Material provided
= Beginning of Section =

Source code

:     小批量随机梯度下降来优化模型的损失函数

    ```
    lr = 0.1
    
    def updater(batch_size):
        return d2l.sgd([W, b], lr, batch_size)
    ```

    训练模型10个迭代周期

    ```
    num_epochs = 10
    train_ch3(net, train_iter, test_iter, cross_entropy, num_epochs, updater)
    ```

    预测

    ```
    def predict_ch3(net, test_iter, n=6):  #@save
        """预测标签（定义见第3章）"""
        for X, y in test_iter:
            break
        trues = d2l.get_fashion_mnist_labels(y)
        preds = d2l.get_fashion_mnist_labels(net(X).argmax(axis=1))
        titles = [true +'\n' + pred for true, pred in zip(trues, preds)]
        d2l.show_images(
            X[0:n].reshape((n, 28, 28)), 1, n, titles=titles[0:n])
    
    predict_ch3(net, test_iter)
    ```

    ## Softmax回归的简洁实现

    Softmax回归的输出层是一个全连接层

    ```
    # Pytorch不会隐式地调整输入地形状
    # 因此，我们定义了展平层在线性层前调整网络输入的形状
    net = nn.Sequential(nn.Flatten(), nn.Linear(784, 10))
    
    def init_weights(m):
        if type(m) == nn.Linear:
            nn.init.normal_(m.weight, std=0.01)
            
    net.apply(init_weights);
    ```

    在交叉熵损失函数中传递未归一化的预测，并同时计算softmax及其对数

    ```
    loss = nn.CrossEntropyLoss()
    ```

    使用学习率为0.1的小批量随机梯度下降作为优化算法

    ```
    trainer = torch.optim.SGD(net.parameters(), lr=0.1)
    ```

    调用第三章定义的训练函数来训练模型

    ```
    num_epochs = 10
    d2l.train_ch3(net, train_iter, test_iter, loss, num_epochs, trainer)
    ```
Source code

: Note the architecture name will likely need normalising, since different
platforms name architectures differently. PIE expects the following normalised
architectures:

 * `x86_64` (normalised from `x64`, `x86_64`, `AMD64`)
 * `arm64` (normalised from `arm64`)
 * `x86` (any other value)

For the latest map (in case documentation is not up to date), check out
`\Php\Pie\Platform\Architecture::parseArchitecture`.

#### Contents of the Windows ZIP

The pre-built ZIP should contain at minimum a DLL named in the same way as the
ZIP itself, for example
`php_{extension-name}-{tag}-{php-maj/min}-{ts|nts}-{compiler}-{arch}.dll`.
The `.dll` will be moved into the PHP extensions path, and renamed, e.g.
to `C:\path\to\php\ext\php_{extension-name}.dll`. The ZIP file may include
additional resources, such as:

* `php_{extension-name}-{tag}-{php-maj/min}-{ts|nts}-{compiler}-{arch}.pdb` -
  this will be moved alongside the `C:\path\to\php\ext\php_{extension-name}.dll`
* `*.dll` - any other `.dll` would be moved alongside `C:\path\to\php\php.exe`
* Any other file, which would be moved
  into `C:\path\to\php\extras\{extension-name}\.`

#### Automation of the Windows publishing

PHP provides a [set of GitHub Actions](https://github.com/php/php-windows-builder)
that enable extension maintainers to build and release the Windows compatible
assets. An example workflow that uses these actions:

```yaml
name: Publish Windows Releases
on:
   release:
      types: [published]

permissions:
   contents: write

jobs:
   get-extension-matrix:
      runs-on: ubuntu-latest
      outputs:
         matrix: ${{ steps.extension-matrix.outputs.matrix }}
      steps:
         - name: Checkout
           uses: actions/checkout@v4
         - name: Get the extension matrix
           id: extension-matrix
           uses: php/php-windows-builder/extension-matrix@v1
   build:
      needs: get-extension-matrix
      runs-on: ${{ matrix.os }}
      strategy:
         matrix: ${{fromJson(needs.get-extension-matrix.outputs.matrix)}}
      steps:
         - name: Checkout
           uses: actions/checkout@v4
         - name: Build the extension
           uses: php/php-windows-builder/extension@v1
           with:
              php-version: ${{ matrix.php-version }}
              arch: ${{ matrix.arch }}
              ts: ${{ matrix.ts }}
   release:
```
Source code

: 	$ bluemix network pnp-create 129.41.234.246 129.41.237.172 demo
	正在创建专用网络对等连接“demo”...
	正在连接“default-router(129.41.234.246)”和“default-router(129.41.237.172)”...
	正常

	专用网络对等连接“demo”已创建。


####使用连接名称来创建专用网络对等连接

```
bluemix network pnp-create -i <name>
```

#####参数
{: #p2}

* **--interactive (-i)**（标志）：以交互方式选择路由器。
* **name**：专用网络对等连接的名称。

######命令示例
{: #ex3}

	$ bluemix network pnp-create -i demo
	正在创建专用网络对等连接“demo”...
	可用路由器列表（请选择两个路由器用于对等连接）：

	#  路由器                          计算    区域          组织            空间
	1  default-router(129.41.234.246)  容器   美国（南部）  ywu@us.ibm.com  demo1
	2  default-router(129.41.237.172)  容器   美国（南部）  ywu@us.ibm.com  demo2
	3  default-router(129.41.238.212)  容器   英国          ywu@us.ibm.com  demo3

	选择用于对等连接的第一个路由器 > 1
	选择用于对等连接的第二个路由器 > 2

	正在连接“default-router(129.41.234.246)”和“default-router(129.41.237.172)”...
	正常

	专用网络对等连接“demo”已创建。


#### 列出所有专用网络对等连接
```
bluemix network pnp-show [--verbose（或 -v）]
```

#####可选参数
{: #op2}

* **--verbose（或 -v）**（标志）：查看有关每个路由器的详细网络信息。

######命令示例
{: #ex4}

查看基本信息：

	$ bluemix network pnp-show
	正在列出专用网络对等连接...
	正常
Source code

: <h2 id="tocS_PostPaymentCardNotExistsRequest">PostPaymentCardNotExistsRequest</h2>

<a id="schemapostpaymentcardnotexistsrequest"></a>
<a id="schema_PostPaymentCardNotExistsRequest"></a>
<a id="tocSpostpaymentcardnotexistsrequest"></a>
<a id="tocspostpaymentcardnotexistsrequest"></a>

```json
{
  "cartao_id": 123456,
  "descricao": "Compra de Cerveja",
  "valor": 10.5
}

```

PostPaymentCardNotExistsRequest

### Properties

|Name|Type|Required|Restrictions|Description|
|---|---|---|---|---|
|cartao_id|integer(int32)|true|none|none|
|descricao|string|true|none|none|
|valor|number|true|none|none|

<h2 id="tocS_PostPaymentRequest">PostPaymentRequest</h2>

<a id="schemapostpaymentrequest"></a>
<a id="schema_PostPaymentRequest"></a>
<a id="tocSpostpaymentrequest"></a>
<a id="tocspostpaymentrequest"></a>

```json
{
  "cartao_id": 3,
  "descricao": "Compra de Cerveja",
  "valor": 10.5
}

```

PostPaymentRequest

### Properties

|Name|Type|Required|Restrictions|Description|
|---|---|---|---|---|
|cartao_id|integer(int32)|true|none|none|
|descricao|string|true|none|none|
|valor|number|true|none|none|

= End of Section =

Problem description
Your answer should be the full set of records, printed exactly.

Exercise output
Source code

:     小批量随机梯度下降来优化模型的损失函数

    ```
    lr = 0.1
    
    def updater(batch_size):
        return d2l.sgd([W, b], lr, batch_size)
    ```

    训练模型10个迭代周期

    ```
    num_epochs = 10
    train_ch3(net, train_iter, test_iter, cross_entropy, num_epochs, updater)
    ```

    预测

    ```
    def predict_ch3(net, test_iter, n=6):  #@save
        """预测标签（定义见第3章）"""
        for X, y in test_iter:
            break
        trues = d2l.get_fashion_mnist_labels(y)
        preds = d2l.get_fashion_mnist_labels(net(X).argmax(axis=1))
        titles = [true +'\n' + pred for true, pred in zip(trues, preds)]
        d2l.show_images(
            X[0:n].reshape((n, 28, 28)), 1, n, titles=titles[0:n])
    
    predict_ch3(net, test_iter)
    ```

    ## Softmax回归的简洁实现

    Softmax回归的输出层是一个全连接层

    ```
    # Pytorch不会隐式地调整输入地形状
    # 因此，我们定义了展平层在线性层前调整网络输入的形状
    net = nn.Sequential(nn.Flatten(), nn.Linear(784, 10))
    
    def init_weights(m):
        if type(m) == nn.Linear:
            nn.init.normal_(m.weight, std=0.01)
            
    net.apply(init_weights);
    ```

    在交叉熵损失函数中传递未归一化的预测，并同时计算softmax及其对数

    ```
    loss = nn.CrossEntropyLoss()
    ```

    使用学习率为0.1的小批量随机梯度下降作为优化算法

    ```
    trainer = torch.optim.SGD(net.parameters(), lr=0.1)
    ```

    调用第三章定义的训练函数来训练模型

    ```
    num_epochs = 10
    d2l.train_ch3(net, train_iter, test_iter, loss, num_epochs, trainer)
    ```
Source code

: Note the architecture name will likely need normalising, since different
platforms name architectures differently. PIE expects the following normalised
architectures:

 * `x86_64` (normalised from `x64`, `x86_64`, `AMD64`)
 * `arm64` (normalised from `arm64`)
 * `x86` (any other value)

For the latest map (in case documentation is not up to date), check out
`\Php\Pie\Platform\Architecture::parseArchitecture`.

#### Contents of the Windows ZIP

The pre-built ZIP should contain at minimum a DLL named in the same way as the
ZIP itself, for example
`php_{extension-name}-{tag}-{php-maj/min}-{ts|nts}-{compiler}-{arch}.dll`.
The `.dll` will be moved into the PHP extensions path, and renamed, e.g.
to `C:\path\to\php\ext\php_{extension-name}.dll`. The ZIP file may include
additional resources, such as:

* `php_{extension-name}-{tag}-{php-maj/min}-{ts|nts}-{compiler}-{arch}.pdb` -
  this will be moved alongside the `C:\path\to\php\ext\php_{extension-name}.dll`
* `*.dll` - any other `.dll` would be moved alongside `C:\path\to\php\php.exe`
* Any other file, which would be moved
  into `C:\path\to\php\extras\{extension-name}\.`

#### Automation of the Windows publishing

PHP provides a [set of GitHub Actions](https://github.com/php/php-windows-builder)
that enable extension maintainers to build and release the Windows compatible
assets. An example workflow that uses these actions:

```yaml
name: Publish Windows Releases
on:
   release:
      types: [published]

permissions:
   contents: write

jobs:
   get-extension-matrix:
      runs-on: ubuntu-latest
      outputs:
         matrix: ${{ steps.extension-matrix.outputs.matrix }}
      steps:
         - name: Checkout
           uses: actions/checkout@v4
         - name: Get the extension matrix
           id: extension-matrix
           uses: php/php-windows-builder/extension-matrix@v1
   build:
      needs: get-extension-matrix
      runs-on: ${{ matrix.os }}
      strategy:
         matrix: ${{fromJson(needs.get-extension-matrix.outputs.matrix)}}
      steps:
         - name: Checkout
           uses: actions/checkout@v4
         - name: Build the extension
           uses: php/php-windows-builder/extension@v1
           with:
              php-version: ${{ matrix.php-version }}
              arch: ${{ matrix.arch }}
              ts: ${{ matrix.ts }}
   release:
```
Source code

: 	$ bluemix network pnp-create 129.41.234.246 129.41.237.172 demo
	正在创建专用网络对等连接“demo”...
	正在连接“default-router(129.41.234.246)”和“default-router(129.41.237.172)”...
	正常

	专用网络对等连接“demo”已创建。


####使用连接名称来创建专用网络对等连接

```
bluemix network pnp-create -i <name>
```

#####参数
{: #p2}

* **--interactive (-i)**（标志）：以交互方式选择路由器。
* **name**：专用网络对等连接的名称。

######命令示例
{: #ex3}

	$ bluemix network pnp-create -i demo
	正在创建专用网络对等连接“demo”...
	可用路由器列表（请选择两个路由器用于对等连接）：

	#  路由器                          计算    区域          组织            空间
	1  default-router(129.41.234.246)  容器   美国（南部）  ywu@us.ibm.com  demo1
	2  default-router(129.41.237.172)  容器   美国（南部）  ywu@us.ibm.com  demo2
	3  default-router(129.41.238.212)  容器   英国          ywu@us.ibm.com  demo3

	选择用于对等连接的第一个路由器 > 1
	选择用于对等连接的第二个路由器 > 2

	正在连接“default-router(129.41.234.246)”和“default-router(129.41.237.172)”...
	正常

	专用网络对等连接“demo”已创建。


#### 列出所有专用网络对等连接
```
bluemix network pnp-show [--verbose（或 -v）]
```

#####可选参数
{: #op2}

* **--verbose（或 -v）**（标志）：查看有关每个路由器的详细网络信息。

######命令示例
{: #ex4}

查看基本信息：

	$ bluemix network pnp-show
	正在列出专用网络对等连接...
	正常
Source code

: <h2 id="tocS_PostPaymentCardNotExistsRequest">PostPaymentCardNotExistsRequest</h2>

<a id="schemapostpaymentcardnotexistsrequest"></a>
<a id="schema_PostPaymentCardNotExistsRequest"></a>
<a id="tocSpostpaymentcardnotexistsrequest"></a>
<a id="tocspostpaymentcardnotexistsrequest"></a>

```json
{
  "cartao_id": 123456,
  "descricao": "Compra de Cerveja",
  "valor": 10.5
}

```

PostPaymentCardNotExistsRequest

### Properties

|Name|Type|Required|Restrictions|Description|
|---|---|---|---|---|
|cartao_id|integer(int32)|true|none|none|
|descricao|string|true|none|none|
|valor|number|true|none|none|

<h2 id="tocS_PostPaymentRequest">PostPaymentRequest</h2>

<a id="schemapostpaymentrequest"></a>
<a id="schema_PostPaymentRequest"></a>
<a id="tocSpostpaymentrequest"></a>
<a id="tocspostpaymentrequest"></a>

```json
{
  "cartao_id": 3,
  "descricao": "Compra de Cerveja",
  "valor": 10.5
}

```

PostPaymentRequest

### Properties

|Name|Type|Required|Restrictions|Description|
|---|---|---|---|---|
|cartao_id|integer(int32)|true|none|none|
|descricao|string|true|none|none|
|valor|number|true|none|none|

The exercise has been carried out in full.